В Ставрополе не встречали немцев с цветами и хлебом-солью, как это было несколько дней спустя в Пятигорске и Кисловодске, но в час их вступления, несомненно, весь город облегченно вздохнул полной грудью.

Причины этого вздоха были различны. Убежденные враги большевизма видели в победе немцев разгром своего исконного врага; бывшие собственники — надежду на хотя бы частичное возвращение их имущества, главным образом, отобранных домов; репрессированные и жившие по фиктивным документам (а таких немало) — освобождение от вечного страха перед вездесущим НКВД; голодные — возможность насытиться; знавшие больше других радовались провалу намеченного большевиками «прощального часа» — разгрома города и, наконец, все вместе тому, что страшный для обывателя момент перехода из рук в руки прошел почти безболезненно, без артиллерийского обстрела, уличных боев, больших пожаров и т.д.

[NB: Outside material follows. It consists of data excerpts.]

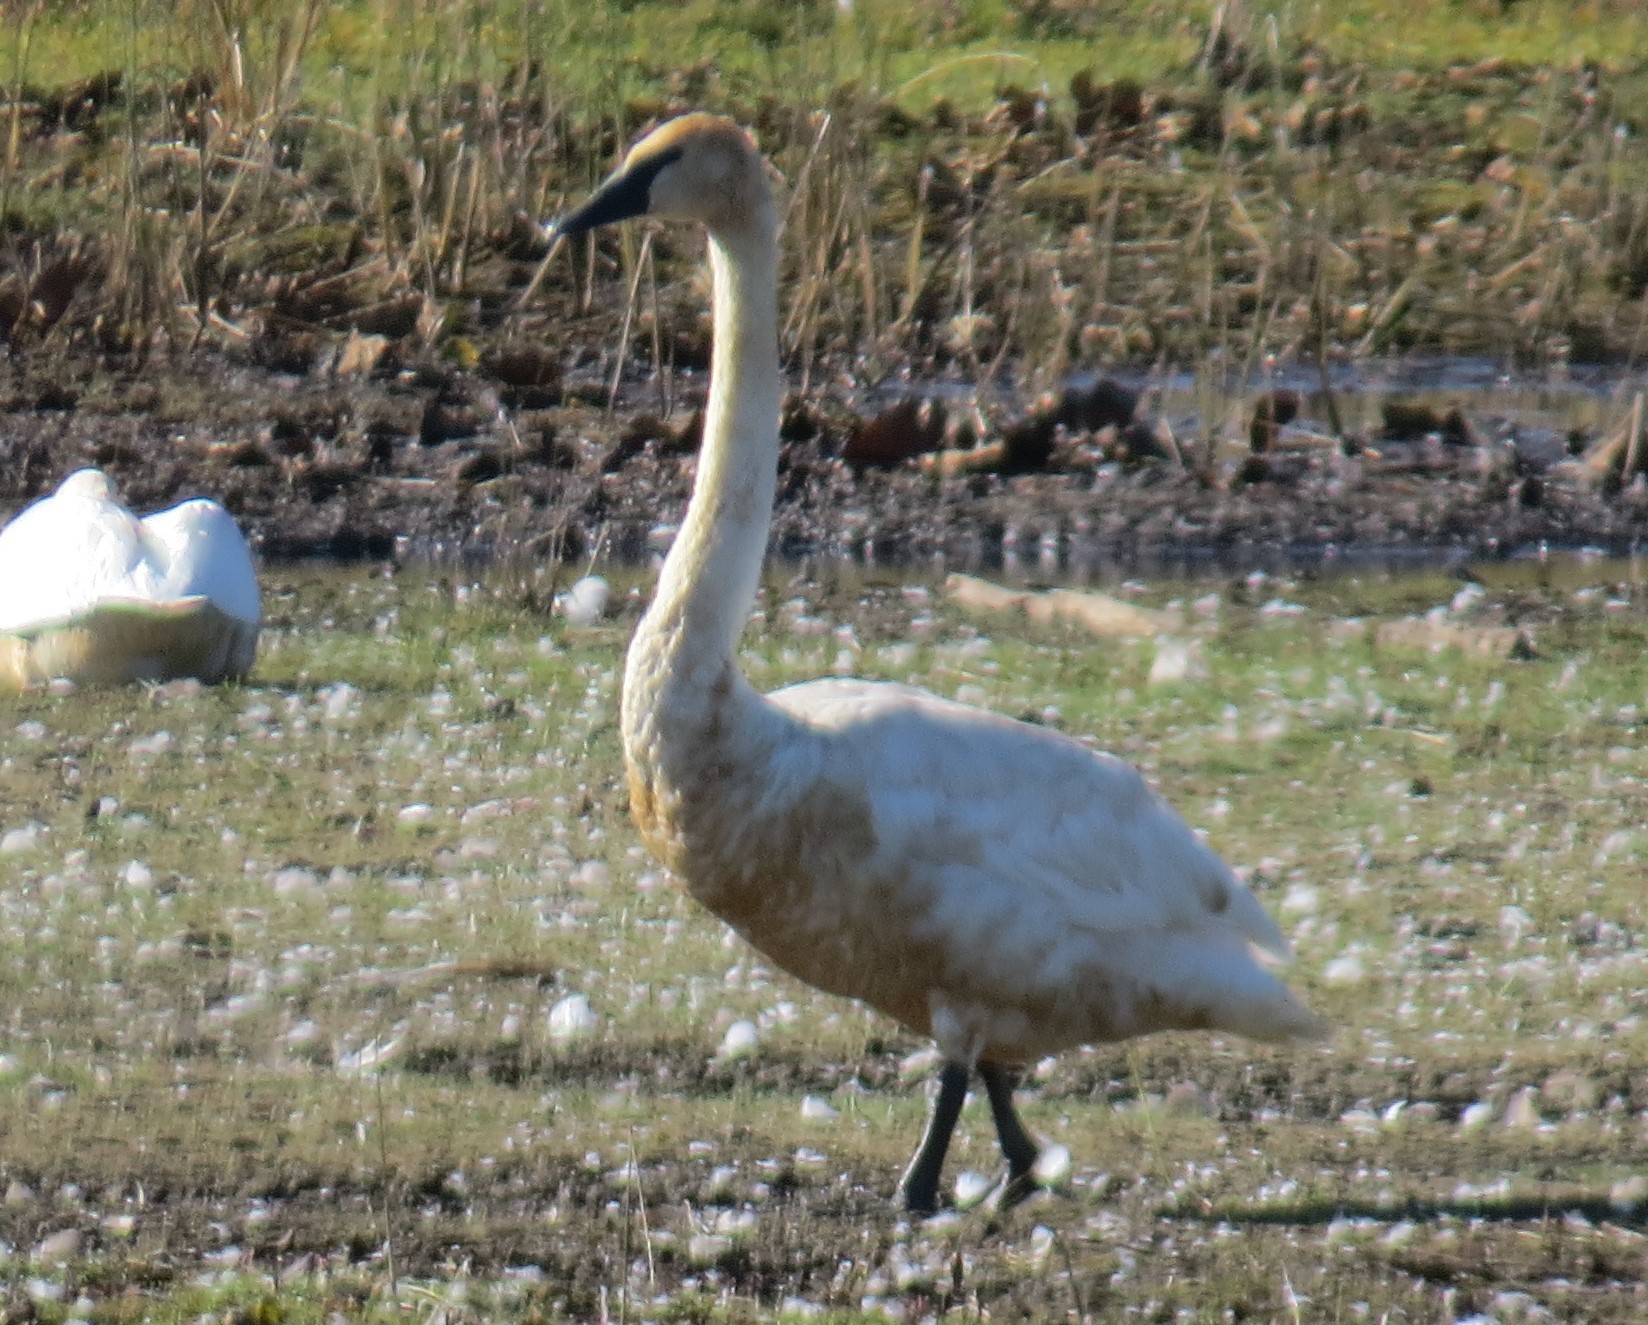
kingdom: Animalia
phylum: Chordata
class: Aves
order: Anseriformes
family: Anatidae
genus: Cygnus
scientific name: Cygnus buccinator
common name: Trumpeter swan
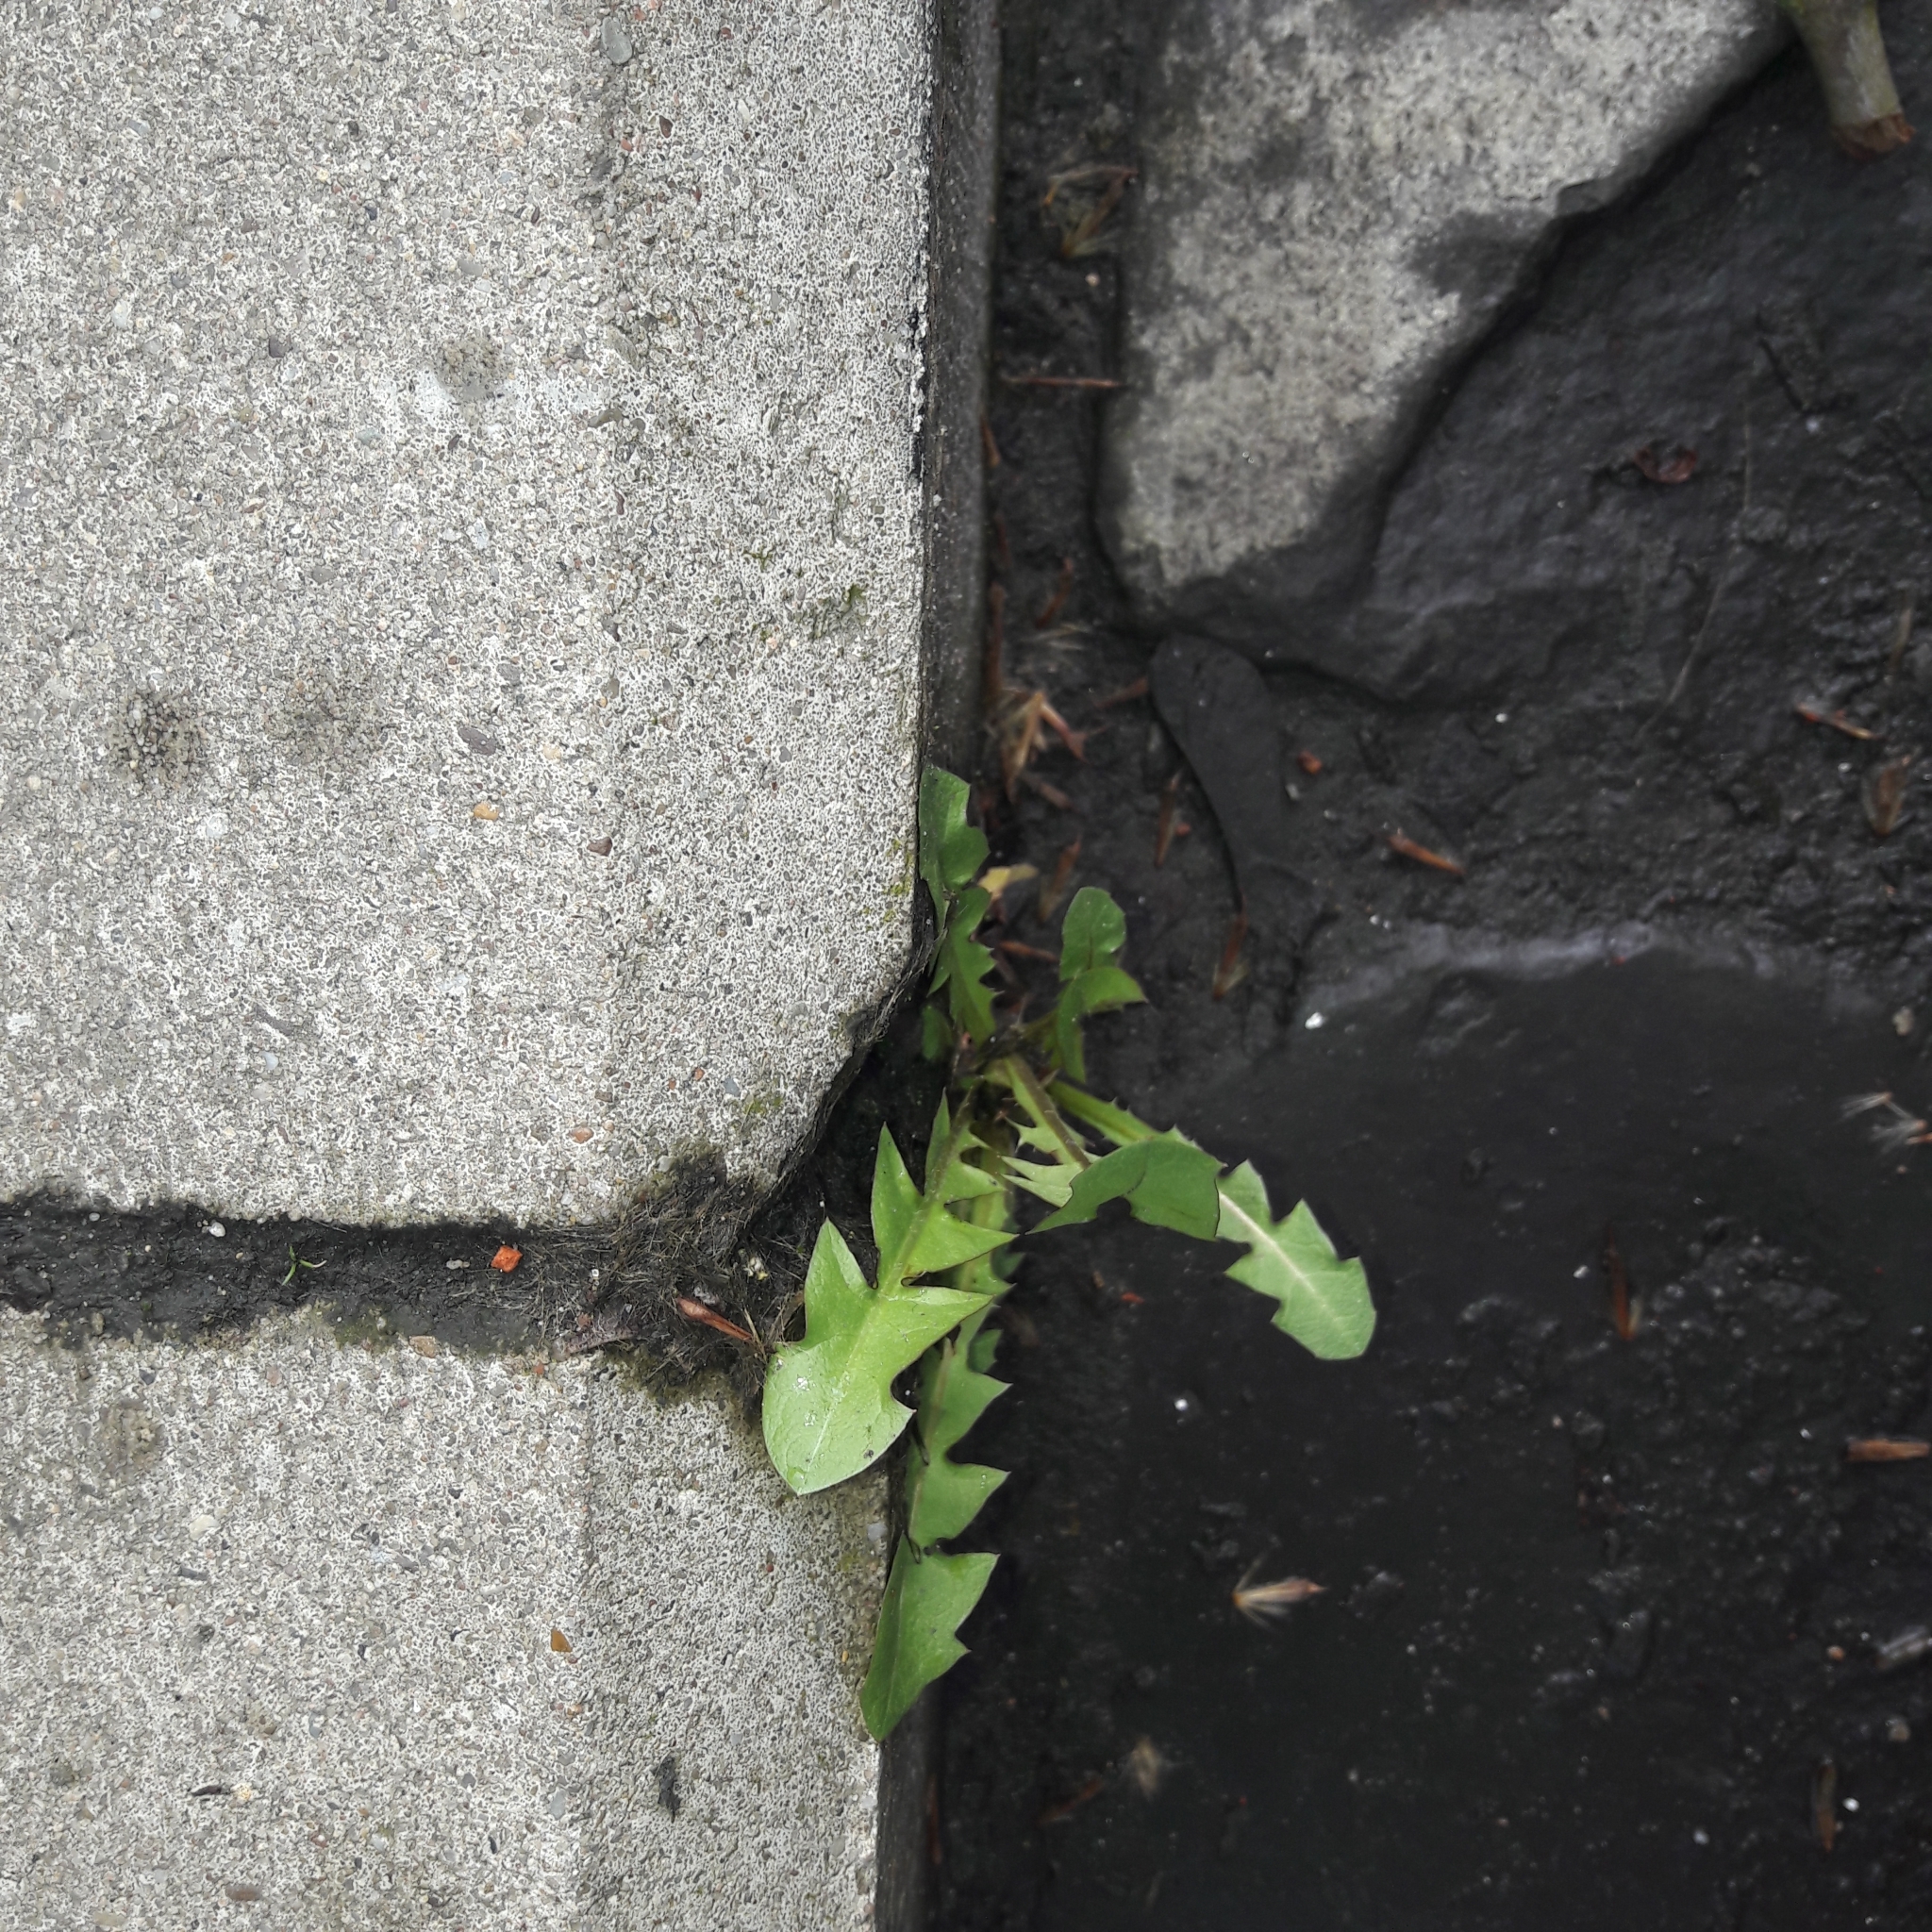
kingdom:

Ставрополь, как и большинство городов Сев. Кавказа, перешел к новым хозяевам почти неповрежденным. Бомбардировкой с воздуха были разрушены лишь жел. дор. склады и несколько случайно попавших под удар домов в городе. Все лучшие здания уцелели. Комсомольцы, на которых был возложен разгром оставляемого города, разбежались при разрывах первых бомб, а частично попрятались с целью остаться. Чекисты попытались взорвать свое гнездо, но второпях оборвали ведущие к заложенным минам электропровода и ограничились поджогом архивов. Последние заключенные были полностью истреблены гранатами, брошенными в камеры через окна убегающими чекистами.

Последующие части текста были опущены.